▶ [WHAT YOU WILL DO]:
(a) Set down the part of the passage below on retired academics and public writing, starting with "1. Start with" and going on through "to the public.".
(b) Render this sentence from the passage below on retired academics and public writing into French: "Through public writing, you mentor thousands."
(c) In the passage below on retired academics and public writing, how much time does the suggested writing ritual take each morning?

▶ [EXCERPTED PASSAGE]:

Resonance as Ripple Effect: The Social Impact
The fear of seeing expertise “die on the vine” speaks to a deep understanding of waste.
Resonance ensures your life’s work compounds.
· Amplifying Neglected Work: Think of the seminal paper you wrote that only five people ever cited. Within it lies an idea that could change how people understand climate policy, mental health, or civic engagement. Public writing is the amplifier your specialized work never had.
Countering the “Erosion of Fact”: We live in a moment where foundational knowledge is often contested. Retired academics are a bulwark of epistemic authority. You are not chasing trends or grants; you speak with the hard-won credibility of a career built on evidence. Your public voice brings weight and nuance to public discourse, directly combatting misinformation.
· Mentoring at Scale: You are no longer advising a handful of graduate students. Through public writing, you mentor thousands. You guide citizens in critical thinking, help journalists understand complex issues, and inspire the next generation of scholars who might discover your work outside the academy’s walls.
From Silence to Resonance: A Practical Antidote
The path from that observed silence to sustained resonance is deliberate. It requires reframing retirement not as an end, but as a migration of platforms.
1. Start with Your “Unfinished Business”: Look at your CV. Which project always felt too “public-facing” for tenure review? Which topic did you yearn to explore outside disciplinary constraints? That is your starting point.
2. Build a Simple Ritual: Replace the department meeting with a writing ritual. Two hours each morning at the library or local cafe. The structure is no longer provided by the university; it is provided by your commitment to the public.

(Records contained in a dataset)
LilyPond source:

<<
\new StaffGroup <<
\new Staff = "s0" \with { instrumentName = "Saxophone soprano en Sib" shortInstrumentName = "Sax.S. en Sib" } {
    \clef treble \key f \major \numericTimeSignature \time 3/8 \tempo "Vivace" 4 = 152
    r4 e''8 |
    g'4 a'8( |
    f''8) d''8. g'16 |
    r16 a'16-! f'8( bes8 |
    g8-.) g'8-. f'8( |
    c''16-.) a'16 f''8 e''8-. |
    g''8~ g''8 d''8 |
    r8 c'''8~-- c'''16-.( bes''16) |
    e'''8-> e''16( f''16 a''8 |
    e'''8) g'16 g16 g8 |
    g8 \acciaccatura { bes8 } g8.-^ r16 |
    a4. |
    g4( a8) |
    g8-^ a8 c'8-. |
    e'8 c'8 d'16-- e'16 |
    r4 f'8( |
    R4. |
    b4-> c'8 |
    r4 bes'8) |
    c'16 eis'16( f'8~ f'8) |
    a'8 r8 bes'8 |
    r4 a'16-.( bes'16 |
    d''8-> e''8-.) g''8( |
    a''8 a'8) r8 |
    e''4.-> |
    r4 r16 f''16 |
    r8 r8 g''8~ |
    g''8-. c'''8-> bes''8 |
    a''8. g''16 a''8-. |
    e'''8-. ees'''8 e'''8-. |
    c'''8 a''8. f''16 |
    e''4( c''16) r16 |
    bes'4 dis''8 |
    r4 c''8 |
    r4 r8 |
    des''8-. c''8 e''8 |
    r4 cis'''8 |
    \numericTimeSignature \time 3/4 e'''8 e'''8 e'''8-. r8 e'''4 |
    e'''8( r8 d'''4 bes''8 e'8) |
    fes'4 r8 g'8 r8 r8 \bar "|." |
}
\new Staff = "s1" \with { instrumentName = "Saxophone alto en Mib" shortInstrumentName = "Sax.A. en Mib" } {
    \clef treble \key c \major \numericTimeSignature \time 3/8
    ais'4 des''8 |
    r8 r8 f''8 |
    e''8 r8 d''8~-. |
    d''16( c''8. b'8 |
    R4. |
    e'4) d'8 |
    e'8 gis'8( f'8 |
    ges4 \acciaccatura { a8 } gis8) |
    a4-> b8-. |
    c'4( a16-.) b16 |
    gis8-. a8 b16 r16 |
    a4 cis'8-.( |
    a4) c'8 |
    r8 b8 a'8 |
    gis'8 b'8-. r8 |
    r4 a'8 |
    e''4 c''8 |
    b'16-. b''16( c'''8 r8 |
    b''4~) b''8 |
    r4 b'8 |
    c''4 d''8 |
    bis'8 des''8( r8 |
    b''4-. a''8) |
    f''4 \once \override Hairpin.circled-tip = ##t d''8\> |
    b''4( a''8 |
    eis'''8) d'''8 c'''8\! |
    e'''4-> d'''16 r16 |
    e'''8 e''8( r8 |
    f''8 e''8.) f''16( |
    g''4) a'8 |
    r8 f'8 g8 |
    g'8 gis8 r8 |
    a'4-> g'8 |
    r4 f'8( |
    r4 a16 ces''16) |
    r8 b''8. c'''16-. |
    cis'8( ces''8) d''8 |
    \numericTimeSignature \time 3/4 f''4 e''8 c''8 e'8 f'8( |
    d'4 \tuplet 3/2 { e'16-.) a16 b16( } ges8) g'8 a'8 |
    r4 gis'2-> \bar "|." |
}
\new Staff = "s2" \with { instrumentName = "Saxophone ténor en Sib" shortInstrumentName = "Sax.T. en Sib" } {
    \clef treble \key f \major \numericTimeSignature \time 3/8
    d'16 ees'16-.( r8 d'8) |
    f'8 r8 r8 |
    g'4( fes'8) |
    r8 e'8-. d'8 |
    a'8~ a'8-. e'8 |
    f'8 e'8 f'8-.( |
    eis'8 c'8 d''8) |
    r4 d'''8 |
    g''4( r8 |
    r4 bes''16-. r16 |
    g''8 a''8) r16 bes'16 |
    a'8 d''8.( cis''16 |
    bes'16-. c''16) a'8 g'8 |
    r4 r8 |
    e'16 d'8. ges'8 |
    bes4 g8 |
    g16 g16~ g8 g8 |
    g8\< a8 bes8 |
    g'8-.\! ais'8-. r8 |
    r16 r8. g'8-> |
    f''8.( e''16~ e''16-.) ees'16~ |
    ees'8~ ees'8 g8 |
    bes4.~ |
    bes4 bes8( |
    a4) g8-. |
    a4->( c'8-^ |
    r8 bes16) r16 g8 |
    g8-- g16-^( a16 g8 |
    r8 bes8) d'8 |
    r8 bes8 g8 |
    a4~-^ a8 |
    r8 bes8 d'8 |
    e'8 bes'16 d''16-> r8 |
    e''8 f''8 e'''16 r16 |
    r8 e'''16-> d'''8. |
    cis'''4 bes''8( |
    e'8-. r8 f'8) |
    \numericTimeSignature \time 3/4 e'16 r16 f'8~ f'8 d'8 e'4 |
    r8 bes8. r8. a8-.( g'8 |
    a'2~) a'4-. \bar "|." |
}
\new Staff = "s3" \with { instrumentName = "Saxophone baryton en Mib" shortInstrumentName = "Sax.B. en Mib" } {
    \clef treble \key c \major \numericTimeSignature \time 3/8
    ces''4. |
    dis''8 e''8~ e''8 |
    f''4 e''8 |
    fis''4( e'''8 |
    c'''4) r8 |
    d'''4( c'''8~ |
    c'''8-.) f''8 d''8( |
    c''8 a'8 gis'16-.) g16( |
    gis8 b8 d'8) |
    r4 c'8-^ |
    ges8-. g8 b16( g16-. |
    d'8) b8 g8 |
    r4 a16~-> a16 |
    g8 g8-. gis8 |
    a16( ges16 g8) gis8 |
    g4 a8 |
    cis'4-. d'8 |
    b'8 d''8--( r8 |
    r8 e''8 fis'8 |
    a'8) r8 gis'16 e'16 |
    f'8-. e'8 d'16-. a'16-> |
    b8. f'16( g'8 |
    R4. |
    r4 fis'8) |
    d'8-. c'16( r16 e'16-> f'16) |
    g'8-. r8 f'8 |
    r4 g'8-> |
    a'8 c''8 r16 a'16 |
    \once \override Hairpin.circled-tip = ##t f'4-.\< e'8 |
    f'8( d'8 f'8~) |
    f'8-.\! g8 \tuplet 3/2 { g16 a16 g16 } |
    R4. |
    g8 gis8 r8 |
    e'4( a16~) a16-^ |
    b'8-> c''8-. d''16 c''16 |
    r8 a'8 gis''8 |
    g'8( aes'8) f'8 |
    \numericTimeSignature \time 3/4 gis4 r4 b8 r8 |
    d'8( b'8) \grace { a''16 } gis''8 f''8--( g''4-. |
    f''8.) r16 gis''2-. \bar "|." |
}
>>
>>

▶ [RESPONSE LIST]:
(a)
1. Start with Your “Unfinished Business”: Look at your CV. Which project always felt too “public-facing” for tenure review? Which topic did you yearn to explore outside disciplinary constraints? That is your starting point.
2. Build a Simple Ritual: Replace the department meeting with a writing ritual. Two hours each morning at the library or local cafe. The structure is no longer provided by the university; it is provided by your commitment to the public.

(b) Grâce à l'écriture publique, vous encadrez des milliers de personnes.

(c) Two hours.